Dian dalam catatannya menuturkan terdapat sebagian kasus dari 254 kasus kekerasan seksual yang mengalami hambatan pada proses penyelesaian di kepolisian pada 2025 ini.
"Hal ini menjadi catatan tersendiri bagi KPAI mengingat kasus-kasus kekerasan seksual selama ini, dasarnya yang masuk ke KPAI seperti tahun 2024 yang lalu ada 365 dan tahun ini ada 254 kasus kekerasan seksual dimana mengalami hambatan proses di kepolisian," ucapnya.
Untuk diketahui, data KPAI menjabarkan mengenai hambatan hukum terhadap kasus kekerasan terhadap anak di bawah umur yang terjadi pada satuan unit pendidikan Kabupaten Bekasi berinisial RPN (7), Polda Metro Bekasi Kota belum menetapkan tersangka. Di dalam kasus tersebut, pelaku sudah ditetapkan, tetapi belum mencapai tahap penetapan tersangka.
Baca juga: KPAI mengapresiasi instruksi Presiden tak mobilisasi anak saat kunjungan
Sementara itu Ketua LPSK Brigjen Polisi (Purn.) Achmadi mengatakan salah satu kasus kekerasan seksual di Kabupaten Bekasi yang menimpa korban RPN telah masuk sebagai permohonan prosedural pemenuhan hak pendampingan dalam proses peradilan pada 17 Februari 2025.
"Berdasarkan hasil koordinasi dan penelaahan dari tim LPSK, pada intinya LPSK atau pimpinan LPSK telah memutuskan menerima permohonan saudara YS (orang tua korban RPN, .red) dan LPSK siap untuk memberikan perlindungan berupa pemenuhan hak prosedural dan atau pendampingan dalam proses peradilan yang saat ini perkaranya dalam penyidikan Polresta Metro Bekasi," kata Achmadi.

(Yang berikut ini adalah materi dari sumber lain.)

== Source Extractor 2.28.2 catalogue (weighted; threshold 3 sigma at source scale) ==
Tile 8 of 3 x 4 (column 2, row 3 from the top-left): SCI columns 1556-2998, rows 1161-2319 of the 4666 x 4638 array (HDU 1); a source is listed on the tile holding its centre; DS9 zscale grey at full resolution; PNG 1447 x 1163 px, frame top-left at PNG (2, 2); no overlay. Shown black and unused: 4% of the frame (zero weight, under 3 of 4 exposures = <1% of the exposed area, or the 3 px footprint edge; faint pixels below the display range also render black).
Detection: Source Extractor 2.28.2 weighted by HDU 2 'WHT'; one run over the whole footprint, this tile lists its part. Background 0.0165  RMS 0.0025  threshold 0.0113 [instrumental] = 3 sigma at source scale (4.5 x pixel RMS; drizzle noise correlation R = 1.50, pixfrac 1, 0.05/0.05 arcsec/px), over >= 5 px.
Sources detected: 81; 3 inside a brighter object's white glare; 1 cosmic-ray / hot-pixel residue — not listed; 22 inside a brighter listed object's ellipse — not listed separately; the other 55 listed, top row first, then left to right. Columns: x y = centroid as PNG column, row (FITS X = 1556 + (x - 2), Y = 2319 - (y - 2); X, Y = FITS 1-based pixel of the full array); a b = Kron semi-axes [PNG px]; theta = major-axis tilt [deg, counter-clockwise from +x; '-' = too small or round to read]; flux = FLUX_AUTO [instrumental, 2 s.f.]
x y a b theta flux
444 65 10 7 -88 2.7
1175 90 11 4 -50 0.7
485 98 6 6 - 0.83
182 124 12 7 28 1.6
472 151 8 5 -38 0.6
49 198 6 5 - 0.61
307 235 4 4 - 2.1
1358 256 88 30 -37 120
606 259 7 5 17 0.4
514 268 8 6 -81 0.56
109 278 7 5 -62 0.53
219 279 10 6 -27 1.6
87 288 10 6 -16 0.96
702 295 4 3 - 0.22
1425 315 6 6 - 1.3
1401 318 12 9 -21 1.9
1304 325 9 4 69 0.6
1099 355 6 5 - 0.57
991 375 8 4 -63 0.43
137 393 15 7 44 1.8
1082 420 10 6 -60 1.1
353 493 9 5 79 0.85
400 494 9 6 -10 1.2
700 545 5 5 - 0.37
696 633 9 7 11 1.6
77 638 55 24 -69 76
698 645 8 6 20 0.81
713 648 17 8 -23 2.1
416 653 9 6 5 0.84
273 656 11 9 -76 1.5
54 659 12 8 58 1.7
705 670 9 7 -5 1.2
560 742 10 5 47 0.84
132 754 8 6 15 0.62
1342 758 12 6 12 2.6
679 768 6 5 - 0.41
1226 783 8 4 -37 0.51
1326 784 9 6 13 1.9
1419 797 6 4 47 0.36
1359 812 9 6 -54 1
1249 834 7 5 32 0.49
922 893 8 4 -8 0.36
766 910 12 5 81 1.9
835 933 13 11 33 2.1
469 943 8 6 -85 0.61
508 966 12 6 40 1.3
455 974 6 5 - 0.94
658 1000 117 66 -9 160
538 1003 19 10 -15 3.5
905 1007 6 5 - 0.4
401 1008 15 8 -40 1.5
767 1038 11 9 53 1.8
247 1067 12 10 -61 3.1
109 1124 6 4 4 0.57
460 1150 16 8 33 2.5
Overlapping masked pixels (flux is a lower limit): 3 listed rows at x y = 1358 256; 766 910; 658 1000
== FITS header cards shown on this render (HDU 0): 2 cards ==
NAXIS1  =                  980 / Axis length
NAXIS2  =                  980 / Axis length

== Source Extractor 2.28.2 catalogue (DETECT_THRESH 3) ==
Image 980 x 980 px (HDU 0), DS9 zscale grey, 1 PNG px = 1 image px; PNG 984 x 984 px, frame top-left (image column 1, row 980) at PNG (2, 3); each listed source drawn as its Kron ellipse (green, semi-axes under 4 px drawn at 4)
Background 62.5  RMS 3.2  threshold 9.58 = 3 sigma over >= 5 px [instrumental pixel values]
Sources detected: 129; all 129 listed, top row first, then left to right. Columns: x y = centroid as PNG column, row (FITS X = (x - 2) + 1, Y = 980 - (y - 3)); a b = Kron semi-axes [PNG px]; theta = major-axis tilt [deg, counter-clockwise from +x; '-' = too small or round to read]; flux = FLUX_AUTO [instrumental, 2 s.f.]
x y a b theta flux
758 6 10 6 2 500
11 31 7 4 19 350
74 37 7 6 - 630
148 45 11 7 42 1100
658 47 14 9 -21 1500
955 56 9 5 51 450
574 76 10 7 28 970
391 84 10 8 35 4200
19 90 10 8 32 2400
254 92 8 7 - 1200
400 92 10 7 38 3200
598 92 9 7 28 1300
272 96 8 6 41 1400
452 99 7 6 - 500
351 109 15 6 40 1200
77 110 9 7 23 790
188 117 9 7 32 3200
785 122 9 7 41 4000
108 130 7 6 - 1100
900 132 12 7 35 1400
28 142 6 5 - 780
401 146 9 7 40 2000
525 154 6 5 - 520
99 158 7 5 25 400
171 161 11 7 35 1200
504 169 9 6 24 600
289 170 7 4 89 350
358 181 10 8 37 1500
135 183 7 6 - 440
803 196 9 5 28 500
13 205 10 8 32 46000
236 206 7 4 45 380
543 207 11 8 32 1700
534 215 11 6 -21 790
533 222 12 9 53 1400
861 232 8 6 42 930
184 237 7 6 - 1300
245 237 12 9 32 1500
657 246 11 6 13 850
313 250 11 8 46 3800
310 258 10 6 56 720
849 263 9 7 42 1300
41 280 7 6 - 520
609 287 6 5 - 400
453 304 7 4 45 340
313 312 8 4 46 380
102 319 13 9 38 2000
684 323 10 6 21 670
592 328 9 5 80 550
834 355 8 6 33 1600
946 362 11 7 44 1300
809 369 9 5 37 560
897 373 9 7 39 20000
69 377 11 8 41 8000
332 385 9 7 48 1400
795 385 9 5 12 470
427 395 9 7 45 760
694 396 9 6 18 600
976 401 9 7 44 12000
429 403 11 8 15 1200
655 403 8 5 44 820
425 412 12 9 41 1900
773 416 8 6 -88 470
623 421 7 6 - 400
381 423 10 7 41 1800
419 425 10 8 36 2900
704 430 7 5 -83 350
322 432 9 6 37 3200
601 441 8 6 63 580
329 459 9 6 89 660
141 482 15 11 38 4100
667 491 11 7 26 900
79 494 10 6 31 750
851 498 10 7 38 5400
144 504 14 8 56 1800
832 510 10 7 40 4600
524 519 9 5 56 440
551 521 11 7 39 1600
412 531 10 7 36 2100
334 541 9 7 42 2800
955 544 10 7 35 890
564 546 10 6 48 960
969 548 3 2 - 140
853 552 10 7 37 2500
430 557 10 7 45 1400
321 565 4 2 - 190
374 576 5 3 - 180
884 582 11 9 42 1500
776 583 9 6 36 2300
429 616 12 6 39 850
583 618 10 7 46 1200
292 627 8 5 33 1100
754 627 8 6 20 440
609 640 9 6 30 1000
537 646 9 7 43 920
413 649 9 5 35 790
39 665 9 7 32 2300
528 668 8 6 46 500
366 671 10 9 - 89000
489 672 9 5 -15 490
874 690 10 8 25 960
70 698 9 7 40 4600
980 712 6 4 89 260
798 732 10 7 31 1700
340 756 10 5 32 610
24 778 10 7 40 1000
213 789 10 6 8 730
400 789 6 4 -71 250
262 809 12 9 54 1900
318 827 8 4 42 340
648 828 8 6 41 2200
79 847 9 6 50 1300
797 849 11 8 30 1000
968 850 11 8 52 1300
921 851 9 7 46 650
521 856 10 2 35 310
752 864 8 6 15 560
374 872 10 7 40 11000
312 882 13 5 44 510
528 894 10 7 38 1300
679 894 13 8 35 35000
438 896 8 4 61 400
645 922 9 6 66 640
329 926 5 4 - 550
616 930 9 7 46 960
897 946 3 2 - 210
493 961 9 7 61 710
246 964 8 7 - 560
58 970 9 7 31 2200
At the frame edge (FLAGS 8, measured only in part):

Baca juga: Seluruh siswa SMA 72 perlu pendampingan psikologis
Dalam kesempatan itu, Wakil Ketua LPSK Sri Suparyati mengatakan lembaganya telah menerima 28 permohonan perlindungan terkait tindak pidana kekerasan seksual di wilayah Kota Bekasi. Sri menjelaskan 28 kasus yang terjadi masuk sebagai pelaporan bulan Januari hingga November 2025 dengan wilayah Kota Bekasi sebesar sembilan kasus dan Kabupaten Bekasi sejumlah 19 kasus.
Selain itu, Sri juga menjelaskan bahwa dari 28 kasus, 27 kasus merupakan kekerasan seksual terhadap anak, dan satu kasus berupa kekerasan seksual terhadap orang dewasa. Dari sisi status hukum, LPSK mencatat 19 korban, enam saksi, dan tiga pelapor selama 2025.